Avustralya’nın Flinders Üniversitesi’nde gerçekleştirilen yeni bir araştırma, insanlığın yakın gelecekte biyolojik olarak nasıl bir dönüşüm geçirdiğini gözler önüne seriyor. Bu çalışmaya liderlik eden Dr. Teghan Lucas, insanların yiyecekleri ateşte pişirmeyi ve daha fazla işlemden geçirmeyi öğrenmesiyle birlikte, 20 yaş dişlerine olan ihtiyaçlarının azaldığını vurguladı.
Dr. Lucas’a göre, bu biyolojik değişim sadece yeni nesillerin 20 yaş dişleri olmadan doğmasıyla sınırlı kalmıyor; aynı zamanda çene yapısı da zamanla daha az dişe bağlı olarak daha küçük bir hale gelmeye başlıyor. Araştırmanın bulguları, insan evriminin hızlandığını ve bu durumun gelecek nesillerde daha belirgin hale geleceğini göstermektedir.
Araştırma sonuçlarına göre, arter prevalansı 1880’lerde %10 civarındayken, 20. yüzyılın sonlarına gelindiğinde bu oran %30 seviyelerine yükselmiştir. Dr. Lucas, bu artışın medyan arter gelişiminde rol oynayan genlerdeki mutasyonlar veya hamilelik sırasında annelerin yaşadığı sağlık sorunlarından kaynaklanabileceğini öne sürdü. Her iki durumda da, insanların sadece 100 yıl gibi kısa bir süre içinde belirgin bir değişim geçirdiğini ifade etmek mümkün.
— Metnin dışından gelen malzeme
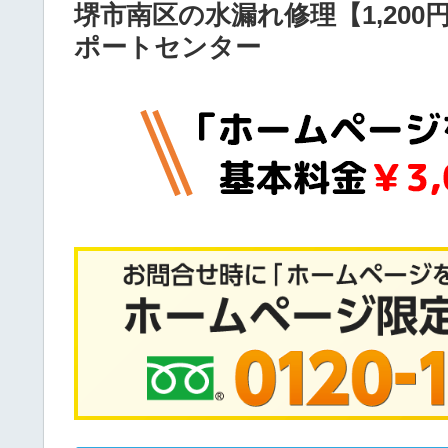
堺市南区の水漏れ修理【1,20
ポートセンター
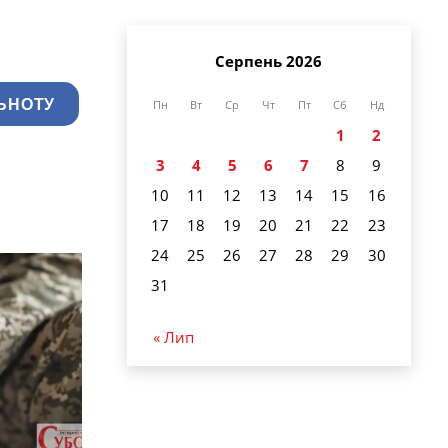
Серпень 2026
ЬНОТУ
Пн
Вт
Ср
Чт
Пт
Сб
Нд
1
2
3
4
5
6
7
8
9
10
11
12
13
14
15
16
17
18
19
20
21
22
23
24
25
26
27
28
29
30
31
« Лип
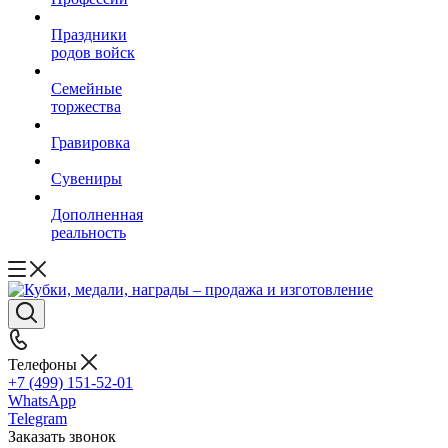
Праздники
родов войск
Семейные
торжества
Гравировка
Сувениры
Дополненная
реальность
Телефоны
+7 (499) 151-52-01
WhatsApp
Telegram
Заказать звонок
Dr. Lucas, “Eğer bu eğilim devam ederse, 2100 yılına kadar insanların çoğunun ön kol medyan arteri olacak” şeklinde bir öngörüde bulundu. Ayrıca, gerçekleştirilen çalışmanın, insanlarda 20 yaş dişleri ve ön kol arterinin, diğer herhangi bir biyolojik yapıya göre çok daha hızlı bir evrimleşme sürecine girdiğini ortaya koyduğunu belirtti. Çalışmanın yazarları, doğal seçilimde gerçekleşen bu değişikliklerin, söz konusu mikro evrimin temel nedeni olduğunu vurgulamaktadır.